In the past the 10-point line remained relatively consistent even when major events posed a risk of influencing the data. But the consistency of the 10-point line could not survive three major events occurring in a 2-year span. And Simone’s status where she is currently not competing, but hasn’t formally retired has given her contemporaries a chance to dominate the medal tallies.
One of the big questions those who look at the American points rankings on this website is how Aly Raisman finished her career with “only” 9-points. While this article will certainly portray Aly Raisman as the most extreme example of Simone’s dominance blocking other gymnasts from the 10-point club, that is not all there is to the story.
Among gymnasts who competed in the 2010s Aly Raisman is in a tie for 4th place in total points.

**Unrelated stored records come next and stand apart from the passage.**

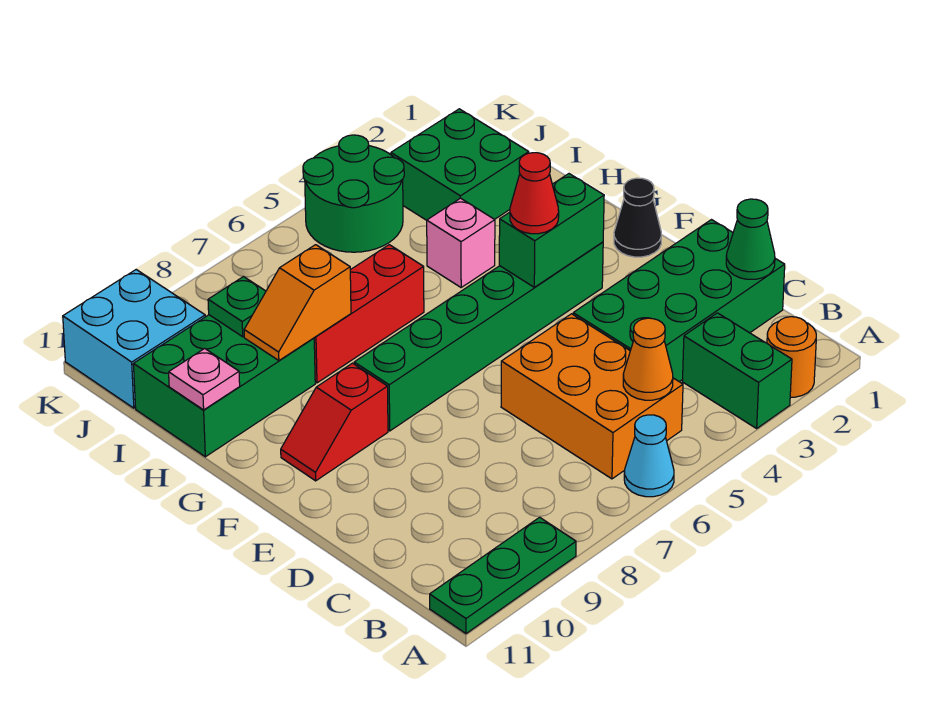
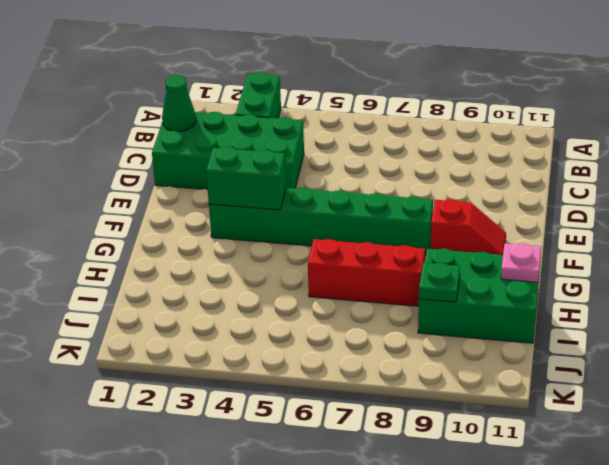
none -> orange 1x1 round brick [767,317,816,397]
none -> cyan 1x1 cone [624,415,674,497]
none -> green 1x3 plate [430,517,576,634]

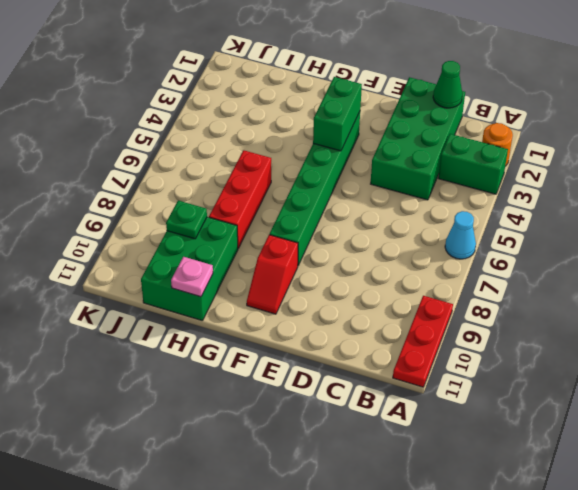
red 1x3 plate [393,296,453,387] -> green 1x3 plate [430,517,576,634]
none -> orange 2x3 brick [501,314,683,479]
none -> black 1x1 cone [614,178,661,257]
none -> pink 1x1 brick [427,198,495,287]

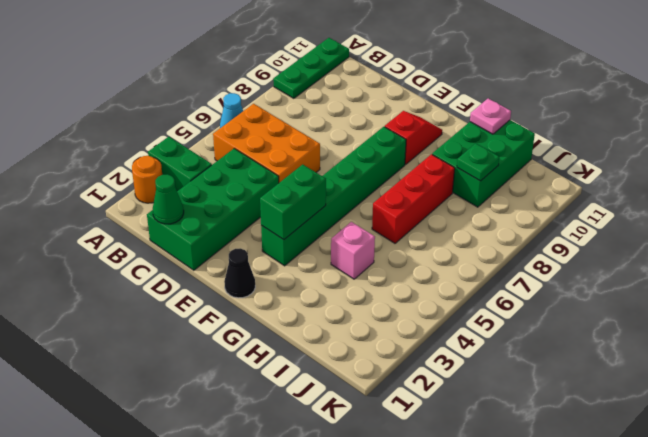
none -> green 2x2 brick [391,109,529,220]
none -> green 2x2 round brick [303,135,404,252]
none -> cyan 2x2 brick [63,270,205,408]

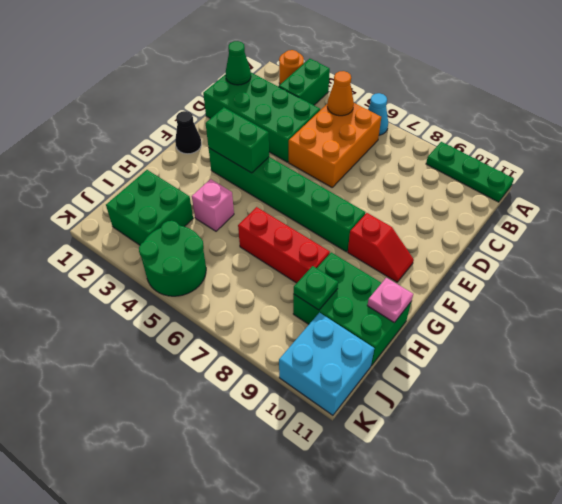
none -> orange 1x2 slope [244,245,351,361]
none -> red 1x1 cone [510,153,559,234]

It wasn’t just that Aly Raisman was done in by having to compete directly against Simone Biles, but that she could not separate herself from other gymnasts of her era.
Nor would it necessarily be fair to say Jade Carey (13 points) ranking higher than Aly Raisman (9 points) is a fluke, an example of how the points system sometimes produces bad rankings, or that the only reason Jade ranks higher than Aly is how their career timelines compared to Simone Biles.
What ultimately did Aly Raisman in was her absence from the 2013 and 2014 World Championships. Aliya Mustafina recorded 7-points in these two competitions alone and there most likely was an opportunity for Raisman to snag some of those points for herself had she competed.
Jade Carey in contrast has competed in at least one high-level FIG event each year since her senior debut in 2017. The success Carey is having in 2022 is a byproduct of a gymnast who attempts to win medals every year and has slowly allowed those medals to pile up over time. The points system is ultimately an attempt at using math to challenge popular perception and media bias. In doing so, finding gymnasts whose contributions are undervalued.
Aly Raisman is the flashy All-Arounder who made her name by winning the high-profile Team Gold in two different Olympics. Jade Carey on the other hand rarely competed All-Around, has only one Olympic appearance, and doesn’t belong to any historic gold medal winning Olympic team. It is up for readers to decide if questions regarding Jade ranking higher than Aly is proof that the points system sometimes produces flawed results, or if the lack of multiple Olympic appearances and All-Around success has made fans slower to give Jade Carey the same status as Aly Raisman in gymnastics folklore.
For Aly Raisman the 10-point club was easily obtainable for her, but on so many occasions the stars just didn’t align. Missing major events in 2013 and 2014 was costly, but so was being eliminated on country limits by Gabby Douglas at the 2015 World Championships. Raisman also had horrific luck with tiebreakers, and in the pre-Simone era Raisman recorded a 4th place finish on four different occasions. Just one of those 4th place finishes being upgraded to a bronze medal would have given Raisman entry into the 10-point club. And of course, having so much of her career overlapping with Simone Biles.
Aly Raisman is one of the most famous gymnasts the American program has ever produced. She will certainly be inducted into the Hall of Fame and will continue to be widely touted as one of the top-4 all time in American gymnastics. No 10-point club status will ever come close to changing any of these things.
But it is also interesting to look at the gap that exists in 10-point gymnasts from 2013 to 2019 and wonder about how the consistency that has held firm since 1938 suddenly appears to stop. Only then does it become obvious as to who is responsible for triggering a never before seen data anomaly and begin to appreciate how impressive her career has been.